Caballe knows the value of learning new roles, and marshals her arguments briskly when it is suggested she may be past her best. 'Of course, from 25 to 40 are the bes' years for a singer. But there are the roles which I coul' not sung in these years. Like Medea. I was not the voice o' Medea in that time. Medea needs darker sound, brighter sound. Medea don' need the high soun'of a Traviata or a Norma, but needs a major workin' soun'.'
She will be touring Greece this summer to sing Cherubini's Medea in its true cities - in Corinth, in Delphi, at the Acropolis in Athens, and perhaps also at Epidaurus. And for next season she is learning Donizetti's Rosamunda d'Inghilterra. 'Rosamunda is a 50-year-old woman. You need a differen' kind of soun'. I will never sing in these days what belongs to young people. I will always do my repertoire with my age, because I think otherwise I will have betrayed myself, betrayed the composer, betrayed the audience. And this we cannot do.'
Drive, determination, discipline. They too are all part of Caballe's repertoire. And so we came to the element she feels most vehemently about: the importance of technik]
Any discussion of technique turns Caballe from a joyful romantic into a veritable matron. She wags her finger as she extols the virtues of a fine technical training, and the lazy way in which singers today try to do without the discipline it entails.
Sitting up suddenly erect in her chair, she became quite agitated. Her hands fluttered about her chest as she dissected the architecture of sound and explained the importance of supporting the diaphragm ('de deea-pragma'). She recalled taking a masterclass of 500 young singers in Madrid.
'I say to them.
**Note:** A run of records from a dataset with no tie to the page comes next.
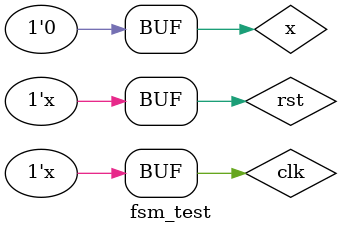
<source format=v>
`timescale 1ns / 1ps


module fsm_test;

	// Inputs
	reg clk;
	reg rst;
	reg x;

	// Outputs
	wire y;

	// Instantiate the Unit Under Test (UUT)
	fsm uut (
		.clk(clk), 
		.rst(rst), 
		.x(x), 
		.y(y)
	);

	always #5 clk = ~clk;
	always #44 rst = ~rst;
	initial begin
		// Initialize Inputs
		clk = 0;
		rst = 0;
		x = 1;
		#65;
		x = 0;
		#40;
		repeat(8)begin
		x = ~x;
		#10;
		end
		repeat(4)begin
		x = ~x;
		#20;
		end
		repeat(3) begin
		x = ~x;
		#35;
		end
		x=0;
		#30;
	end
      
endmodule


</source>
Firs' of all you have to have the soun'. Small, big, beautiful, not so beautiful. This you have to have if you wanna become a singer. Second, you have to learn your body. Larynx, trachea, thorax, deeapragma . . . ' Her hands travelled down over her ample bosom. 'Then you have to have the control, like the car. Because making a high speed in the car, is (Photograph omitted)
the easies' thing. The voice is the same. To make a big soun' this is the easies'. But to control the car, goin' slowly to a bigga speed, with no one noticin'. This is how you have to sing. Den you mus' practise.'
And do they? 'No. No. They don' . . ' Caballe insisted. The interview was rapidly escalating into a performance. And in her zeal, the sweat had turned the talcum powder on her bosom into a high-water mark above her cleavage.